Nigeria’s decision to adopt coal as alternative source of generating electricity has attracted several reactions among industry players over the long term health and environmental effects on host communities.
The stakeholders who gathered on Tuesday in Abuja, Nigeria’s capital to brainstorm on the preferred energy mix for the country raised worrisome questions particularly on the cost implications of establishing new coal plants as well as long term strategy of sustaining such ambitious initiative.
Other issues raised during the meeting include time frame, amount of energy generation and the global call for countries to cut down carbon emissions and end use of dirty energy to tackle the impacts of climate change on livelihoods and safeguard the ecosystem.
Country Director of Global Rights Nigeria, Abiodun Baiyewu, said the idea clearly revealed that the government has failed to do a holistic reviewing of alternative energy sources.
Coal can’t end energy poverty
“I think we have been lazy in our thinking and consulting; we have taken the easier road rather than explore other options,” Baiyewu said.
She lamented that Nigeria was moving backward rather than forward in terms of mitigating climate change and ensuring environmental protection. This, according to her is due to the lip service paid to various international agreements to cut down carbon emissions.
The energetic rights campaigner proposed that any alternative energy source conceptualised must be in harmony with the host communities and their immediate environment.
“My position is that energy sources should be pro-people. Pro-people mean it’s cheap, renewable and it’s clean.”
Speaking also on the matter, Country Director, Heinrich Boll Stiftung Nigeria, Christine K, reiterated the need for a comprehensive plan that highlights Nigeria’s energy challenges and solutions to ensure sustainability in socio-economic growth.
She said the option of coal as an energy option is due to the shortage of electricity supply in the country which undermines other key aspects such as human health and environmental protection.
“Nigeria needs to move forward, there is no electricity in the country,” K said.
The highly celebrated 4, 000MW if available, according to her is inadequate. “So you can understand the need for electricity either by hook or crook.”
“But I am afraid that going to coal is on the crook side because it doesn’t pay out in the end,” she said. “Coal is equal to carbon emission, it’s the dirtiest way to produce electricity and it has long term ramifications both in terms of the environment and social conditions and also economically.”
Kicking the coal habit
Recently, leaders of G7 countries were enjoined to show leadership by pledging to end all coal burning for electricity generation in the industrialised world.
According to “Let Them Eat Coal”, a report by the international relief charity, Oxfam, exiting coal can be achieved without financial difficulty just as its continuation will kill millions because of the food shortages that climate change will cause.
“Each coal power station can be seen as a weapon of climate destruction – fueling ruinous weather patterns, devastating harvests, driving food price rises and ultimately leaving more people facing hunger. With these climate impacts falling disproportionately on the most vulnerable and least food-secure people, the burning of coal is further exacerbating inequality,” the reports states.
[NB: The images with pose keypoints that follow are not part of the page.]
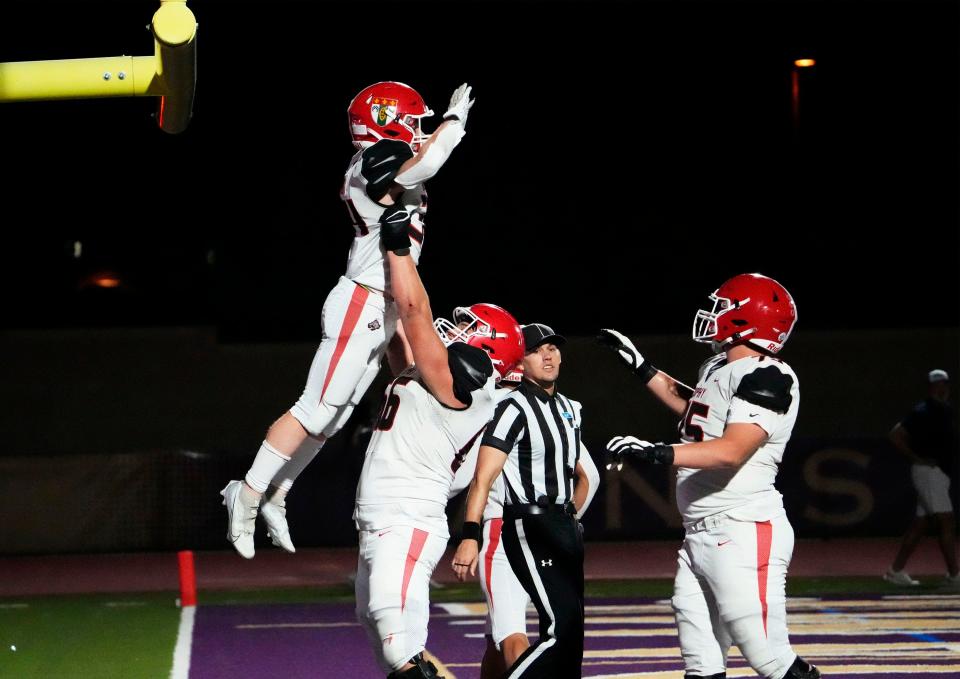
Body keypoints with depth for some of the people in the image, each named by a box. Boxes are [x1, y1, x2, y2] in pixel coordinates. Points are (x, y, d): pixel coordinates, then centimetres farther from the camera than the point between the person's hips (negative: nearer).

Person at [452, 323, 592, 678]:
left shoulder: (569, 409, 15)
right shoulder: (514, 409, -11)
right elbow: (483, 478, -20)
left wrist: (569, 517, 19)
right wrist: (470, 536, -29)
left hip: (564, 526, 9)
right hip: (529, 528, -9)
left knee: (570, 630, 9)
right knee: (561, 627, -17)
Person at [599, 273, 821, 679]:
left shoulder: (767, 378, -14)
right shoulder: (717, 369, 15)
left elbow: (732, 451, -28)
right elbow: (694, 409, 39)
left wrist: (654, 453, -36)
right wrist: (639, 366, 39)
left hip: (743, 535, -10)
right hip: (700, 536, 10)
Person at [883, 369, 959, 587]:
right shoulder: (922, 412, -13)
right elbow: (896, 435, -16)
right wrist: (917, 458, -15)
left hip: (941, 473, 9)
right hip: (928, 471, -9)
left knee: (920, 524, 10)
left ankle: (896, 571, 14)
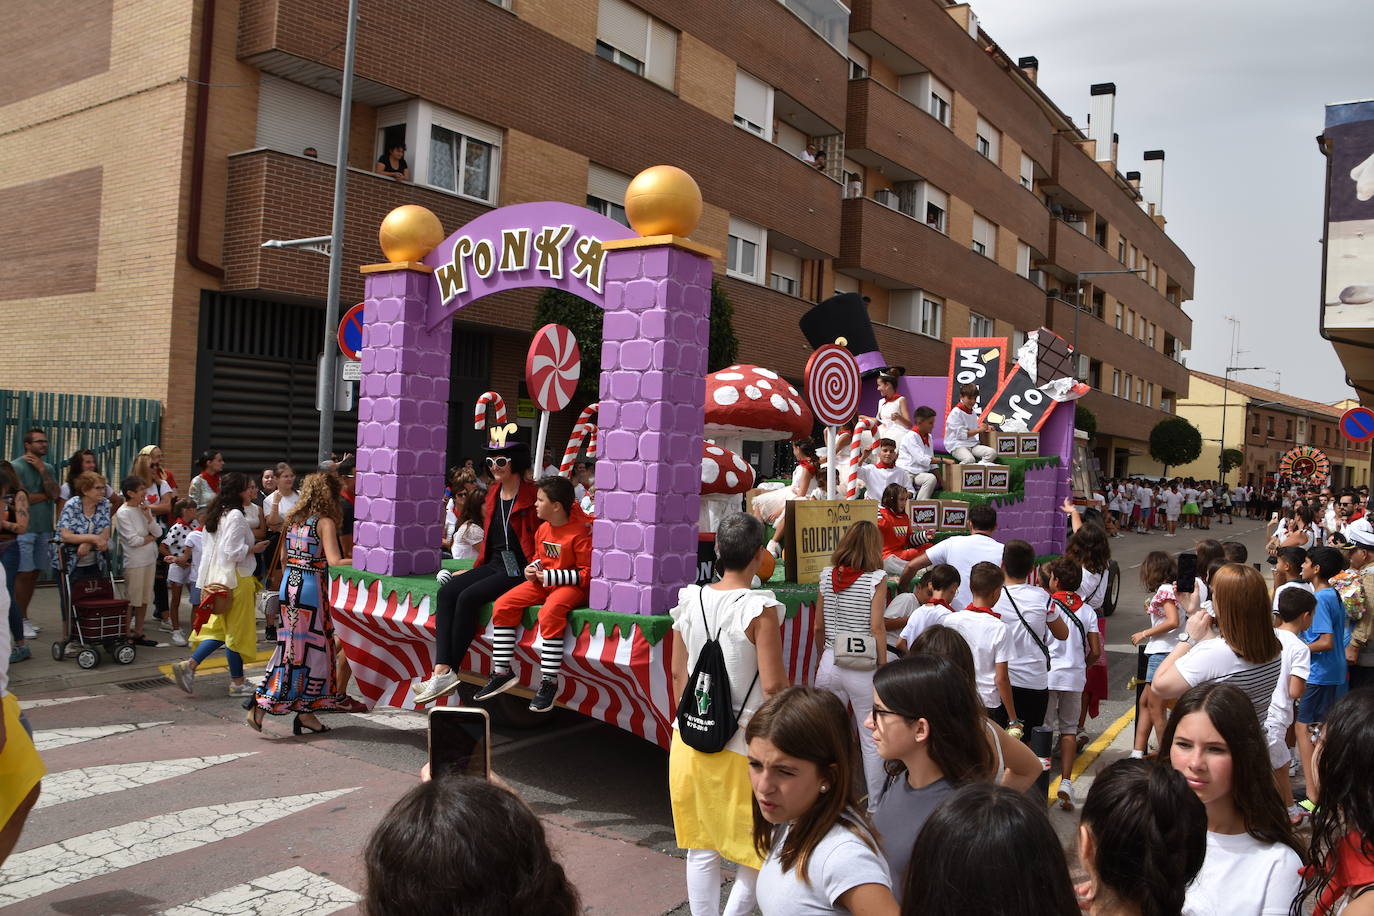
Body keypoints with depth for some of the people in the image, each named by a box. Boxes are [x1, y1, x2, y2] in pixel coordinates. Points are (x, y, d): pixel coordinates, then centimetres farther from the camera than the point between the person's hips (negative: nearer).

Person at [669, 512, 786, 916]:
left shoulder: (690, 601, -2)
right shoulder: (760, 609, -17)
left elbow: (678, 673, 6)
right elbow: (774, 686, -17)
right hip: (742, 744, -5)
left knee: (702, 846, 16)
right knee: (755, 850, 13)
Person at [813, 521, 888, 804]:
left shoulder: (827, 576, 2)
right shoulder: (876, 578, -10)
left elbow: (818, 627, 7)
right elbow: (877, 628, -13)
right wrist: (883, 668, -4)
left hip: (830, 664, 4)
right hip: (863, 668, -4)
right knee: (872, 741, 9)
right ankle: (875, 806, 17)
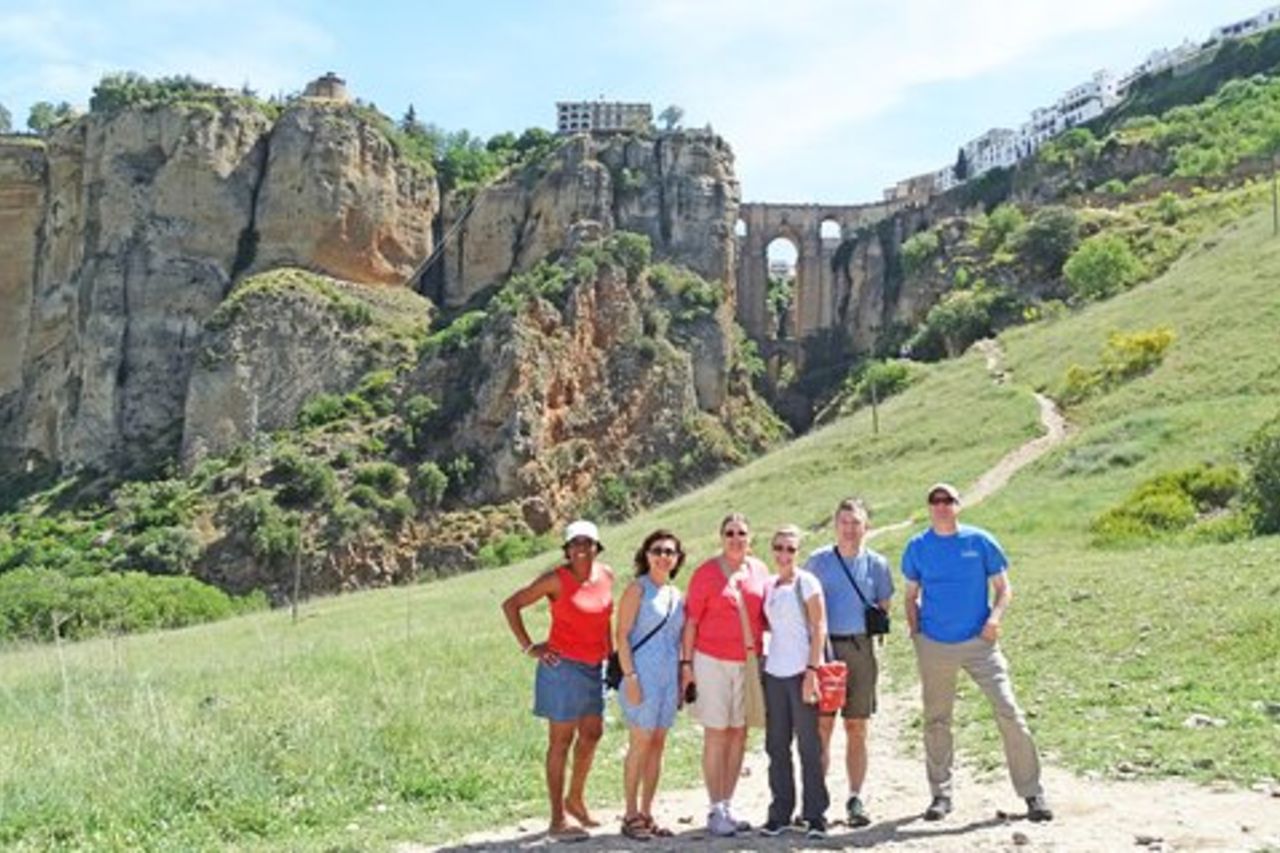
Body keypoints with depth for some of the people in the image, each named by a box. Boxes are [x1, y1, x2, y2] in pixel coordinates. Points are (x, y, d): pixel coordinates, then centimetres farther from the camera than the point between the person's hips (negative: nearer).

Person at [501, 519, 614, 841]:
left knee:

It points out that G7 coal plants emit twice as much fossil fuel carbon dioxide emissions as the whole of Africa, and that “rich industrialised countries must stop hiding behind countries like China and take the lead in kicking their own coal habit”.
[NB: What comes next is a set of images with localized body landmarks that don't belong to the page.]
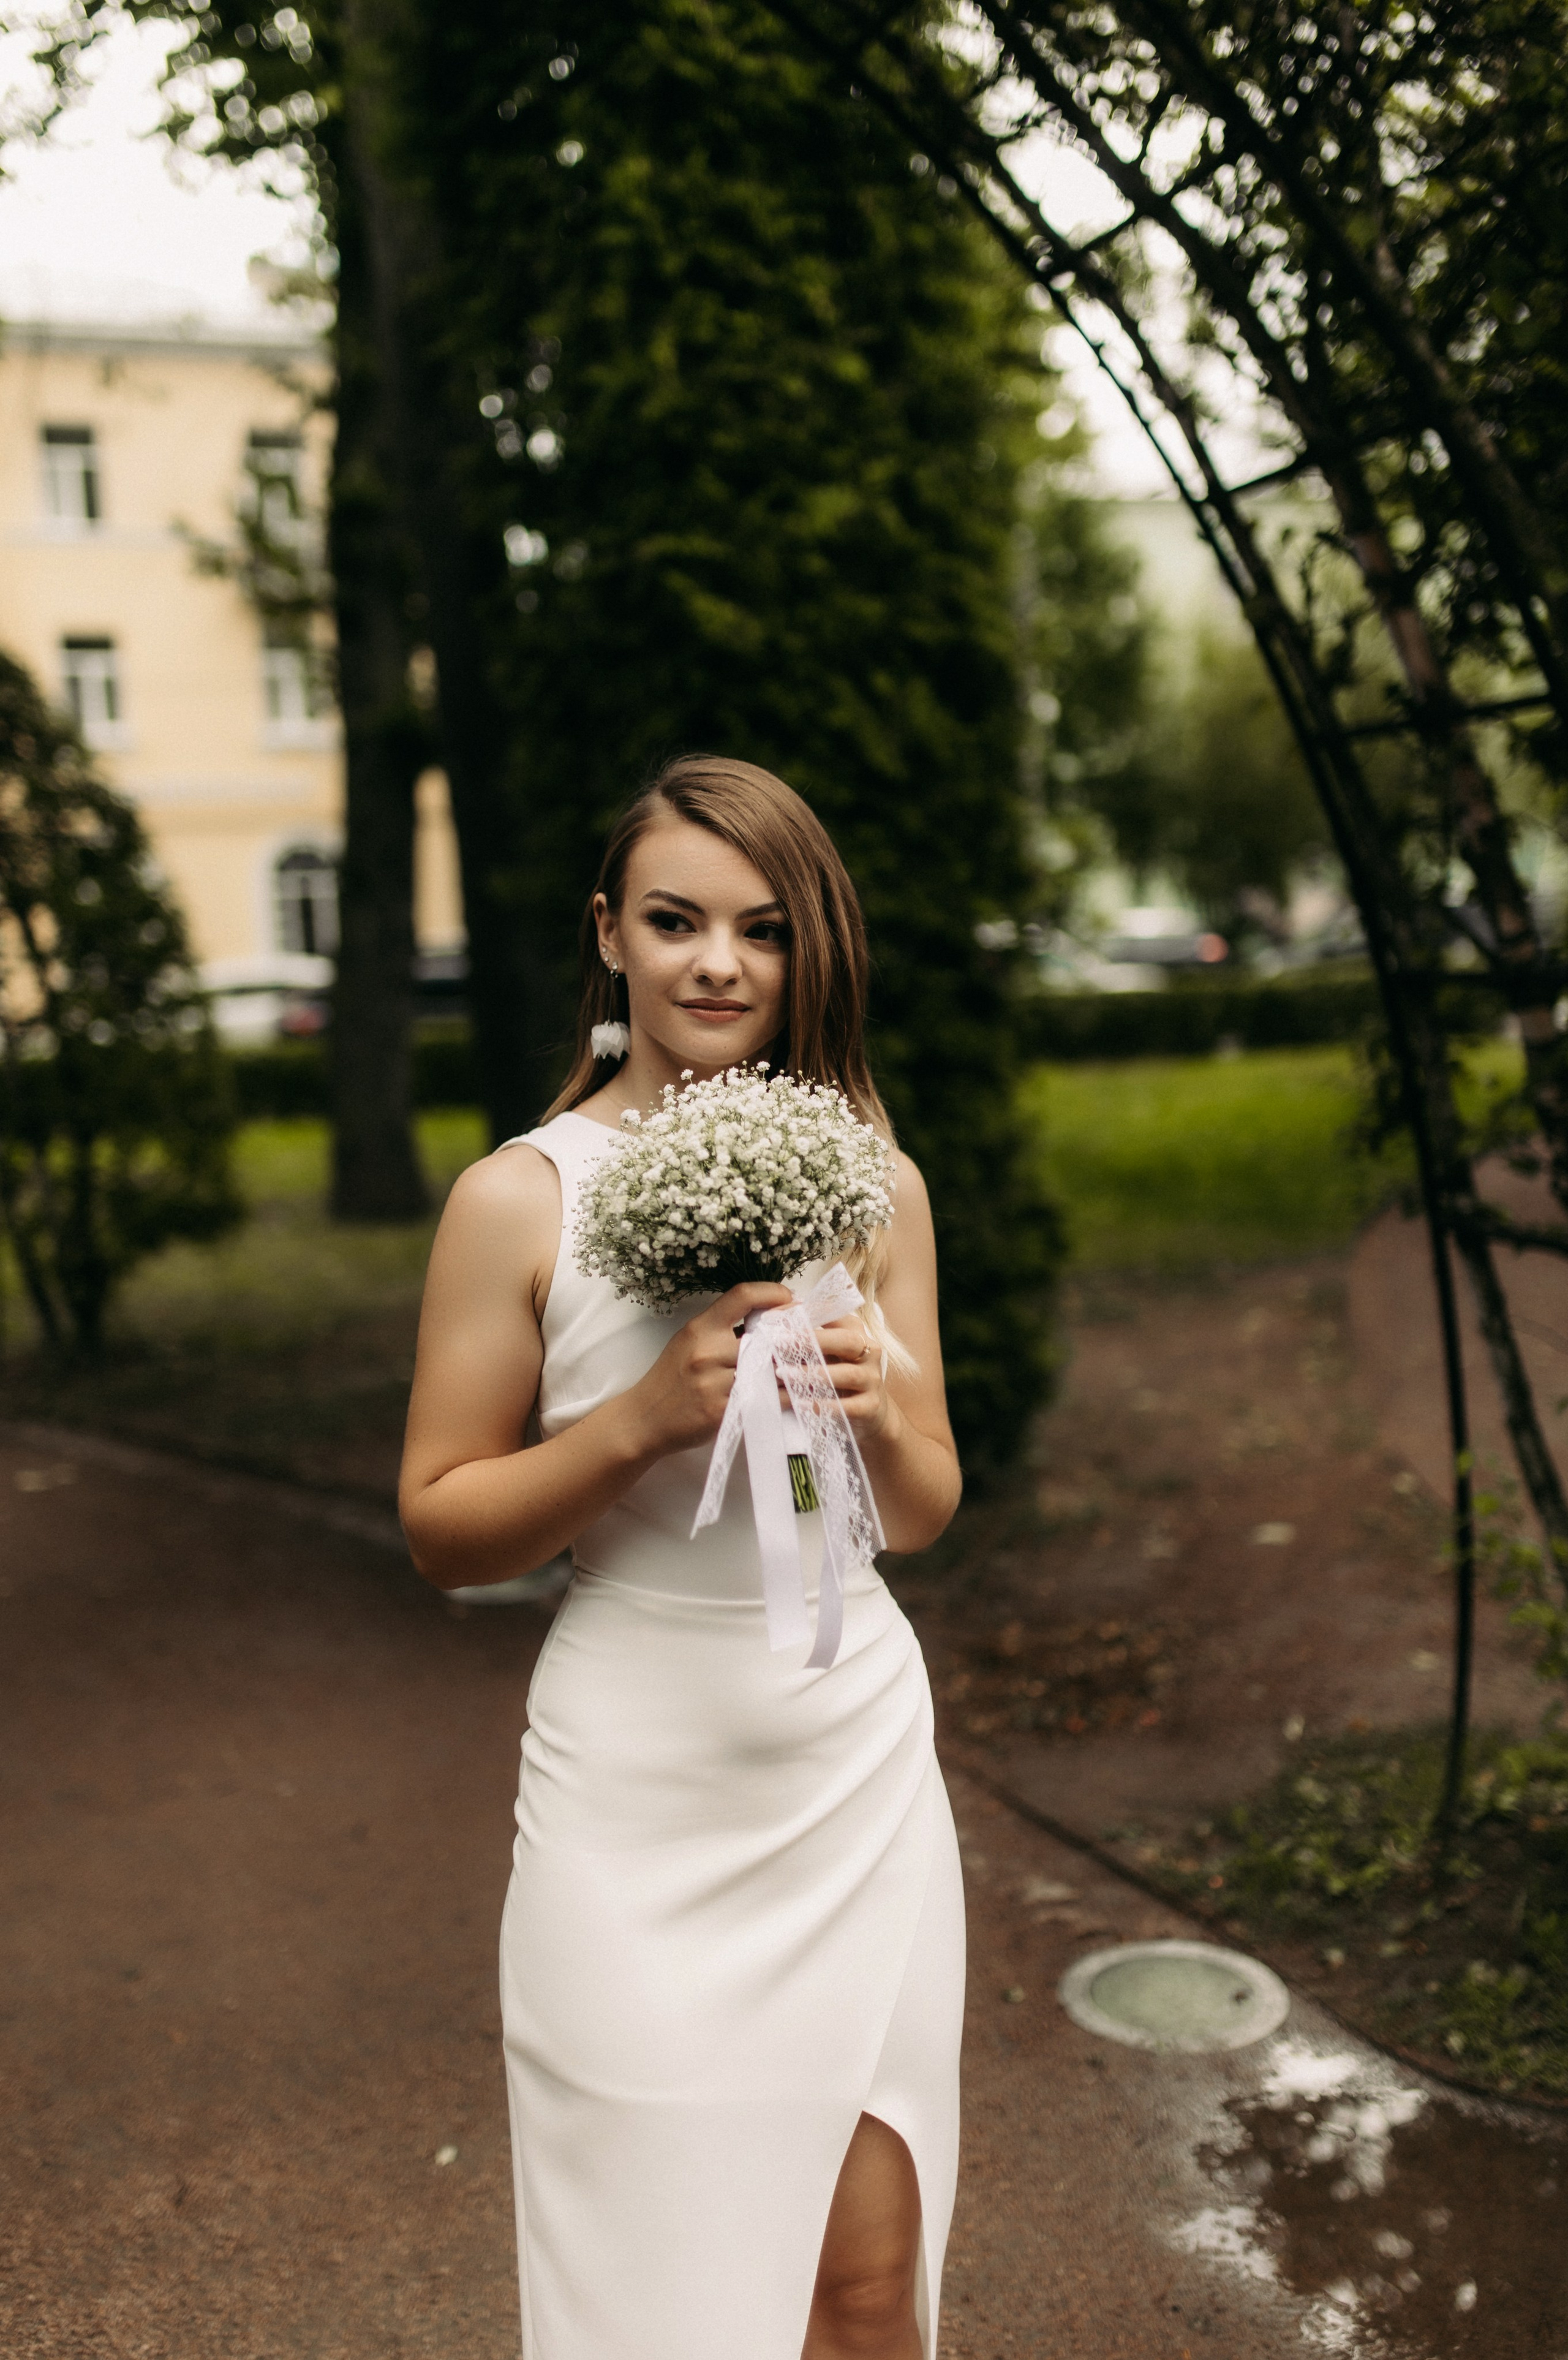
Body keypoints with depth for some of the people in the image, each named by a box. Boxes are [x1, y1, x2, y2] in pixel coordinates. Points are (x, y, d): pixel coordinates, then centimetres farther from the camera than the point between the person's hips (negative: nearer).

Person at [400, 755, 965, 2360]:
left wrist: (879, 1415, -14)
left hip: (860, 1773, 3)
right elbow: (440, 1531, -5)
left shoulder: (872, 1185, 3)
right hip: (641, 1802, -3)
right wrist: (645, 1415, -20)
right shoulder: (520, 1198, -8)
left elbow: (924, 1518, 8)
Coal provides 41% of the world’s electrical power but 72% of power-sector emissions. The report details how it is now cheaper to invest in and produce electricity with renewables than in coal plants in G7 countries. The report also details how many ageing coal plants each G7 country still operates, and how the wealthiest countries of the world can switch to alternatives, while creating jobs and without losing money.
The report warns: “Coal power plants are the biggest obstacle standing between us and the internationally-agreed target to limit warming to 2 degrees [Centigrade].
Embracing the renewable era
More than ever before, the future of coal has come under scrutiny from many sources. A recent and perhaps most unlikely source was the head of the organisation representing wealthy nations that relied on coal for 32% of electricity generation last year.
Angel Gurría, secretary-general of the Organisation for Economic Co-operation and Development (OECD),opined last week that the scale of new investments in “unabated” coal-fired electricity generation − where greenhouse gases are emitted directly to the atmosphere − posed the most urgent threat to the Earth’s climate.
And one clear solution is renewable energy, Dr Gurría continued: “we already have commercial alternatives to coal-fired power generation, in contrast to heavy industries like cement and steel which don’t and which pose a major technical challenge.”
“The fact that 60% of total power plant investments since 2000 have been in low-carbon technologies illustrates the point. Depending on the region, cost-competitive renewables include onshore wind, biomass and hydro-based generation, solar and geothermal power,” he continued.
“Some challenges remain, but the bottom line is that low-carbon options can and should play a much greater role in energy supply. Their costs are still decreasing, some much faster than others, and the challenges of integrating new renewable energy are being overcome,” Gurria concluded.